- **Material shown**:

──────

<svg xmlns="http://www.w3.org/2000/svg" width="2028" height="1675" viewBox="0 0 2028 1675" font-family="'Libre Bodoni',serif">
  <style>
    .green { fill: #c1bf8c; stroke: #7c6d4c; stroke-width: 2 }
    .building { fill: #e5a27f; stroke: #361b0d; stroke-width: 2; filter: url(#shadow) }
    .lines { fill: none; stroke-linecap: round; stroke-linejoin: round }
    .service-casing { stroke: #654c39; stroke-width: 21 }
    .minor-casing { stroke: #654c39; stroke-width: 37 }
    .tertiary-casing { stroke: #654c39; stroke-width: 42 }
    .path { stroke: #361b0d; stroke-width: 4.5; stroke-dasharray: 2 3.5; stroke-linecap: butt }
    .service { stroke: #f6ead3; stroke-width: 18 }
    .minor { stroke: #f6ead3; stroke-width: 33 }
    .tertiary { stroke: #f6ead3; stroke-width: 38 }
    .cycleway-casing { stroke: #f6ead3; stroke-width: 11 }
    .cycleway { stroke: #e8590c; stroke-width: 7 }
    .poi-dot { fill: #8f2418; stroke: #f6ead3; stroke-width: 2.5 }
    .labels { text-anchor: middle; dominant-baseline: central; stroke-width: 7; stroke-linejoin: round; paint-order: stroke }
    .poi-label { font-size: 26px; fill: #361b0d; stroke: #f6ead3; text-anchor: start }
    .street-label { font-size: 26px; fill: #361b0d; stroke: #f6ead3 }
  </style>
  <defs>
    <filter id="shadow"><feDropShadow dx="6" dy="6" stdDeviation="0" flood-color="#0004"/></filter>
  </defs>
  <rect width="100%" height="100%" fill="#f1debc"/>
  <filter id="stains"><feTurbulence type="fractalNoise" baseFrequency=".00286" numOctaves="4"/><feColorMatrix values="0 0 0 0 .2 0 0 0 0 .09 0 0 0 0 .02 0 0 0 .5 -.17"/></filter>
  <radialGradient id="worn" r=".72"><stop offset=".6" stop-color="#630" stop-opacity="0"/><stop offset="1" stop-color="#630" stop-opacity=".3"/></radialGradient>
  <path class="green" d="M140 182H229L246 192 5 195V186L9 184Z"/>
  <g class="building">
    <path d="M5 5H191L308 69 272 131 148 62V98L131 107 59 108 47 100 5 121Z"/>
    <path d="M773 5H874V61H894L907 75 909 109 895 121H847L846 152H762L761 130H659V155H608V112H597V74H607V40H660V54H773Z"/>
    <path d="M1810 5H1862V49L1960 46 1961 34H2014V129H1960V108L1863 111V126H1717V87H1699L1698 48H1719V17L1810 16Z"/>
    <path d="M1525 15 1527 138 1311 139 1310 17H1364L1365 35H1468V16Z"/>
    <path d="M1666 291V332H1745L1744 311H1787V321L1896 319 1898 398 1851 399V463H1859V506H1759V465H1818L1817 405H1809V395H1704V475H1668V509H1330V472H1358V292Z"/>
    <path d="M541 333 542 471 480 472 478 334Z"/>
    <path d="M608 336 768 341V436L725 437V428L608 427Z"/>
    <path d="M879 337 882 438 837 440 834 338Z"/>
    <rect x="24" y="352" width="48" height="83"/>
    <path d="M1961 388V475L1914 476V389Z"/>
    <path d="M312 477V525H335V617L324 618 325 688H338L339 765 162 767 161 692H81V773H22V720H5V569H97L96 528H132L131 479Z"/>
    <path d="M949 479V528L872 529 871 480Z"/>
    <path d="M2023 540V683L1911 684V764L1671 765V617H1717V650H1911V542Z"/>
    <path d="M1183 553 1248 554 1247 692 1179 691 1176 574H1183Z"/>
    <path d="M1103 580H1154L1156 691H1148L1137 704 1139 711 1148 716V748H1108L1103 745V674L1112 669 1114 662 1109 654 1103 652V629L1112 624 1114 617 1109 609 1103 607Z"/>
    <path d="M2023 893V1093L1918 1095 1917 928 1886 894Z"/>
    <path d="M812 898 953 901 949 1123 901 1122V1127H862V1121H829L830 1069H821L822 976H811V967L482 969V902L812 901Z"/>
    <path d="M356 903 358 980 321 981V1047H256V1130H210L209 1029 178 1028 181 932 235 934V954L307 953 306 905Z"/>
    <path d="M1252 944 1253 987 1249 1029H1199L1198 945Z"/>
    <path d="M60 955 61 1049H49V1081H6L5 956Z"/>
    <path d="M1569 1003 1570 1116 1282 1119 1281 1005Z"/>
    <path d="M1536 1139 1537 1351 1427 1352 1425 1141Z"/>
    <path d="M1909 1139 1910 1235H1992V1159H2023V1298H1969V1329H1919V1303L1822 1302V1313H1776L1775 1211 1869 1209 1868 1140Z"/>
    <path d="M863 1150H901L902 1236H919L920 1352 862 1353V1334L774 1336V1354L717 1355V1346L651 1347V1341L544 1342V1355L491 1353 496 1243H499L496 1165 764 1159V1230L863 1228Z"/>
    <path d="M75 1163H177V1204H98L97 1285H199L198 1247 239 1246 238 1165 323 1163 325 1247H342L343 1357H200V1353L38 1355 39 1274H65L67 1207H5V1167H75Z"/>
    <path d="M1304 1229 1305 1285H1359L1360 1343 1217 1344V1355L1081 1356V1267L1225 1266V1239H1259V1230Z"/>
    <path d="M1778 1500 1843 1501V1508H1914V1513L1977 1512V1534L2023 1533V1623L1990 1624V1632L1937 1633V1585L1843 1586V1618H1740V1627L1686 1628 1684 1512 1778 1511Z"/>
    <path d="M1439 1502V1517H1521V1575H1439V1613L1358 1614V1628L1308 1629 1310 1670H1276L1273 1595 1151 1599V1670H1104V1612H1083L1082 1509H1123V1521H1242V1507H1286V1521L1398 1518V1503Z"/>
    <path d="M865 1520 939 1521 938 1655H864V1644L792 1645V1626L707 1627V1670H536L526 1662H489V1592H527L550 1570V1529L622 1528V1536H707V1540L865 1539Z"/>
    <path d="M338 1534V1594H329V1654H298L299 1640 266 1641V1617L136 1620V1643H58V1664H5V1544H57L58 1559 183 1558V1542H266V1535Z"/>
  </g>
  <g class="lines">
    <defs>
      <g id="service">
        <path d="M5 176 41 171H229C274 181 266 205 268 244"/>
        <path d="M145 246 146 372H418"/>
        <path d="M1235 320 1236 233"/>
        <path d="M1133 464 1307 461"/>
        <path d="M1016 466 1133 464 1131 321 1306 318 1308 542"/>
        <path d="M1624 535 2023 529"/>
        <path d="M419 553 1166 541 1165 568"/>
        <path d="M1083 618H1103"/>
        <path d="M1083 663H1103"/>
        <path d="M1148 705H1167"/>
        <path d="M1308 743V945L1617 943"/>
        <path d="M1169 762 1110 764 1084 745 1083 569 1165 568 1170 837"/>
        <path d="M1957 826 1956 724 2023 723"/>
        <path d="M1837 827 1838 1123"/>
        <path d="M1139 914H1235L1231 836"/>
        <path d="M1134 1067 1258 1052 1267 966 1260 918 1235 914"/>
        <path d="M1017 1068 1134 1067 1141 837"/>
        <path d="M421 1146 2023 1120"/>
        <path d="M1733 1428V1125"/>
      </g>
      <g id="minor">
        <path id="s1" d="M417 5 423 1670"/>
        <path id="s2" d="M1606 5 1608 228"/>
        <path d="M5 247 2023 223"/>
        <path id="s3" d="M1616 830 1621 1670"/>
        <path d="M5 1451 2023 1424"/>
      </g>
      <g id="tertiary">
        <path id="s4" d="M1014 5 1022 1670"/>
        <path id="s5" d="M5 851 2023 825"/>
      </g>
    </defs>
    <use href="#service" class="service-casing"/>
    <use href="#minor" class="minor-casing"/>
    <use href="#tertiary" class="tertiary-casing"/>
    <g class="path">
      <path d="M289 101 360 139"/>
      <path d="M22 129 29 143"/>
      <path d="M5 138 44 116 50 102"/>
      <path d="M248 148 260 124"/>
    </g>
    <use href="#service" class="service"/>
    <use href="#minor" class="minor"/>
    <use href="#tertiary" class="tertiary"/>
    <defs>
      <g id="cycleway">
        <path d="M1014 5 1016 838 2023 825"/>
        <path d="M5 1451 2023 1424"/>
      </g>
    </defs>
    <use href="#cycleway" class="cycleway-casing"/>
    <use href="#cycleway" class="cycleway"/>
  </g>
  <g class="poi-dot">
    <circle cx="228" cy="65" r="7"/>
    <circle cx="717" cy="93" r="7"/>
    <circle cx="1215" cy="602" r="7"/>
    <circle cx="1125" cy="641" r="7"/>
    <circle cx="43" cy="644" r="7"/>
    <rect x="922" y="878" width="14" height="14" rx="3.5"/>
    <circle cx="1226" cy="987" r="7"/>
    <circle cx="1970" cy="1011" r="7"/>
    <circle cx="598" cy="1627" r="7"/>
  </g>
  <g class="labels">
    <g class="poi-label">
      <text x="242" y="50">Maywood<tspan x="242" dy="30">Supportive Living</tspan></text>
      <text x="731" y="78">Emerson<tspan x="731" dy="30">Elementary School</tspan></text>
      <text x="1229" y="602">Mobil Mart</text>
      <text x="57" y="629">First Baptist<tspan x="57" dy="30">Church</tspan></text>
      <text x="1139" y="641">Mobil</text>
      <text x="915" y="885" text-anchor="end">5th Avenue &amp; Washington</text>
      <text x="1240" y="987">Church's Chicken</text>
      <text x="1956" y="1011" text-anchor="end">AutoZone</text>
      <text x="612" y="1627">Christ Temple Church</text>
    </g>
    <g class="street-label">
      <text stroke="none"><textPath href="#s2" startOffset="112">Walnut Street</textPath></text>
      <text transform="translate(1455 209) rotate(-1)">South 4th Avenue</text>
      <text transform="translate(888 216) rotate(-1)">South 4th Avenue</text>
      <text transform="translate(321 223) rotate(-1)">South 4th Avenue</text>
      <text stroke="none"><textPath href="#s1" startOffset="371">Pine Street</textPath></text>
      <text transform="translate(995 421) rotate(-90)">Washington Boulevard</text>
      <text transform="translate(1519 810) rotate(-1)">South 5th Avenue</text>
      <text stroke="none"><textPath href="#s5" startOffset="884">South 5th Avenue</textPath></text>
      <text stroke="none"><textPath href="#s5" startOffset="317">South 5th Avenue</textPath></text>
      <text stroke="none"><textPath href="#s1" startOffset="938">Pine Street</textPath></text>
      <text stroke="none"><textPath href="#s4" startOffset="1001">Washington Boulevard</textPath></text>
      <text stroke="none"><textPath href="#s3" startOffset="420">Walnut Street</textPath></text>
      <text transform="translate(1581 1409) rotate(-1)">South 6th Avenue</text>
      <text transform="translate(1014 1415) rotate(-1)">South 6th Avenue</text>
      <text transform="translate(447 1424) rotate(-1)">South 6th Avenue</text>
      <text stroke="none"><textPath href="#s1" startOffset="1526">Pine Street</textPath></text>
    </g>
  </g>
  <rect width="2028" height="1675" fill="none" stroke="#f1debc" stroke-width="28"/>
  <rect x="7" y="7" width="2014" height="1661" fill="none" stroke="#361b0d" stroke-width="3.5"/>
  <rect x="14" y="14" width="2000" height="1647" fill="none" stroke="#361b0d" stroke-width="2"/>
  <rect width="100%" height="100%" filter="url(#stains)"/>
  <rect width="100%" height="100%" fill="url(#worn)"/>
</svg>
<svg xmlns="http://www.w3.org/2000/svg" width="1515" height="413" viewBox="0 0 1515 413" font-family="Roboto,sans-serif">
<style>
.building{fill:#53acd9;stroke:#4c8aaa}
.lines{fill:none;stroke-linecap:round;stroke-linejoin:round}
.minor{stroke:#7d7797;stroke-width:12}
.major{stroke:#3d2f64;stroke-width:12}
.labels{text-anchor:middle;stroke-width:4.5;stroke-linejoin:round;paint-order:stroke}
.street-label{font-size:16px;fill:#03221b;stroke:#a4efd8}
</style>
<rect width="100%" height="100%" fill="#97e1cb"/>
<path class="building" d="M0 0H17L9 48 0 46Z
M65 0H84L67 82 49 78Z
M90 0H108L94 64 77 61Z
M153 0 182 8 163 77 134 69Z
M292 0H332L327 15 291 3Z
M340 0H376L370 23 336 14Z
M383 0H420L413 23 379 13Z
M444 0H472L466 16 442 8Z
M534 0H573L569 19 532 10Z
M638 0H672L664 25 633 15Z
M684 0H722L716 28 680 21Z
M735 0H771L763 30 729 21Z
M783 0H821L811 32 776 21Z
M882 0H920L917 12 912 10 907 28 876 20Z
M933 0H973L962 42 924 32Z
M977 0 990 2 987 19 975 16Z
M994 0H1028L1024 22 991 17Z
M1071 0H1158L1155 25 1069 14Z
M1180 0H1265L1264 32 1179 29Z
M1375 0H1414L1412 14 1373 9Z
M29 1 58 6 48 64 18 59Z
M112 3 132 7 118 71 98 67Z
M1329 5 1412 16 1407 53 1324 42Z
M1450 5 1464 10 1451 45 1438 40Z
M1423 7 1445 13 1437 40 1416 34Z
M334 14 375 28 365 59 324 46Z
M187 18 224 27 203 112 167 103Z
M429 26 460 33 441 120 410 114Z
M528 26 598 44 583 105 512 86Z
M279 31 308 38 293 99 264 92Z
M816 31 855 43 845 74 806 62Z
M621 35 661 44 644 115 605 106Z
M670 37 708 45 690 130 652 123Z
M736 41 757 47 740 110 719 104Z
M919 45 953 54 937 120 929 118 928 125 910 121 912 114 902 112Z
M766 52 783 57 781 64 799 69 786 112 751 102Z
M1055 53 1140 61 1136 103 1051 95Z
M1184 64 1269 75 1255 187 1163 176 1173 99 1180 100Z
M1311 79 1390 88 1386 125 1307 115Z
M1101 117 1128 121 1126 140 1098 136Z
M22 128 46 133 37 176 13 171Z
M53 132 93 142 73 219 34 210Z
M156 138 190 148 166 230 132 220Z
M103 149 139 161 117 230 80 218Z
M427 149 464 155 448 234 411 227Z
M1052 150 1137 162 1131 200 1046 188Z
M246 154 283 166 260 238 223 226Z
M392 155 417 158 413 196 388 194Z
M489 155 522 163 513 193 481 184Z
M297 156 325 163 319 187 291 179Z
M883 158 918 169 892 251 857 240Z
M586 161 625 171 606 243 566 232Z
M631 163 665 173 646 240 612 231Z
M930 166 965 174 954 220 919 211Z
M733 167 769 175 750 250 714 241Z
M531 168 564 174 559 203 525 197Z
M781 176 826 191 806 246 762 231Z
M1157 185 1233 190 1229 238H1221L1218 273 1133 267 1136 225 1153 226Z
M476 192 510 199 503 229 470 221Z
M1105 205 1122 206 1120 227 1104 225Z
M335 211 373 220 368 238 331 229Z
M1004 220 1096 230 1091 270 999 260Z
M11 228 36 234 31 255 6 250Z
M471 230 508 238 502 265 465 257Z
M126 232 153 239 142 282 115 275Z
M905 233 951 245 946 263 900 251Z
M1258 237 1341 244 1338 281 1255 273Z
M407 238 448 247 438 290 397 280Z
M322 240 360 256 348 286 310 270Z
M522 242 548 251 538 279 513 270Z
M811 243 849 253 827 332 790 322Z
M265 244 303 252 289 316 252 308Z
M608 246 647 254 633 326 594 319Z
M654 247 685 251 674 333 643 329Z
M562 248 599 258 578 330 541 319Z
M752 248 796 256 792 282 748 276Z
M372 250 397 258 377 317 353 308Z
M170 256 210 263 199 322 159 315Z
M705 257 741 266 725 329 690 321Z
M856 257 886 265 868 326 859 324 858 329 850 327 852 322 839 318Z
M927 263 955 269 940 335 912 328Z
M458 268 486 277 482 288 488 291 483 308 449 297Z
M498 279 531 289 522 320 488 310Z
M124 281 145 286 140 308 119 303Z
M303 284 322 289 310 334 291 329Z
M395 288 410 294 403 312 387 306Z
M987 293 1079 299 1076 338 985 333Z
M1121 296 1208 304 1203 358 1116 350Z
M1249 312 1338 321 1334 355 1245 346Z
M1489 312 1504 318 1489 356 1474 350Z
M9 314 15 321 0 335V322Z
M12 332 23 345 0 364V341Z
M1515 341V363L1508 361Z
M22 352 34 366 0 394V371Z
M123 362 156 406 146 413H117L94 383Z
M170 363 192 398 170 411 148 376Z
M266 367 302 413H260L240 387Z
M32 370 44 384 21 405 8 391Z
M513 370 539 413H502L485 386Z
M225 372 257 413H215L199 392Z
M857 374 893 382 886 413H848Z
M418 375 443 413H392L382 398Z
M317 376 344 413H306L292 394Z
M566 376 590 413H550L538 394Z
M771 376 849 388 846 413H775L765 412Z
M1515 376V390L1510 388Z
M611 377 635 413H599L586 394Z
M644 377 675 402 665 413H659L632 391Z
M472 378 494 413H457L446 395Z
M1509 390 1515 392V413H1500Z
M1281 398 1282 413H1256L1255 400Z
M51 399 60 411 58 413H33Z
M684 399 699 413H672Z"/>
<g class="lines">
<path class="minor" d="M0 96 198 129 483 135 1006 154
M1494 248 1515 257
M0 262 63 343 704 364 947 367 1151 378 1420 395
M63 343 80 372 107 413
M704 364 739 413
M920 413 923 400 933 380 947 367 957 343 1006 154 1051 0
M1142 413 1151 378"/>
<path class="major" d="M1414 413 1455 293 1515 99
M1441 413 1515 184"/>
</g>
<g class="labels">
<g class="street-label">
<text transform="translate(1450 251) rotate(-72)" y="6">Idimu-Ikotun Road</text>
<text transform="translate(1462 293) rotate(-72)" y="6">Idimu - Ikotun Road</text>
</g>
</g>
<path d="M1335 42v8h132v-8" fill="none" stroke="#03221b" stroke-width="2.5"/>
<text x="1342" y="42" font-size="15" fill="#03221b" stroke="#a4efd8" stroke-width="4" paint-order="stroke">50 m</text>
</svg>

──────

- **Assignment**:
Count, in the records above, the lines that contain the word "worn"; the answer is that number alone.

- **Result below**:
2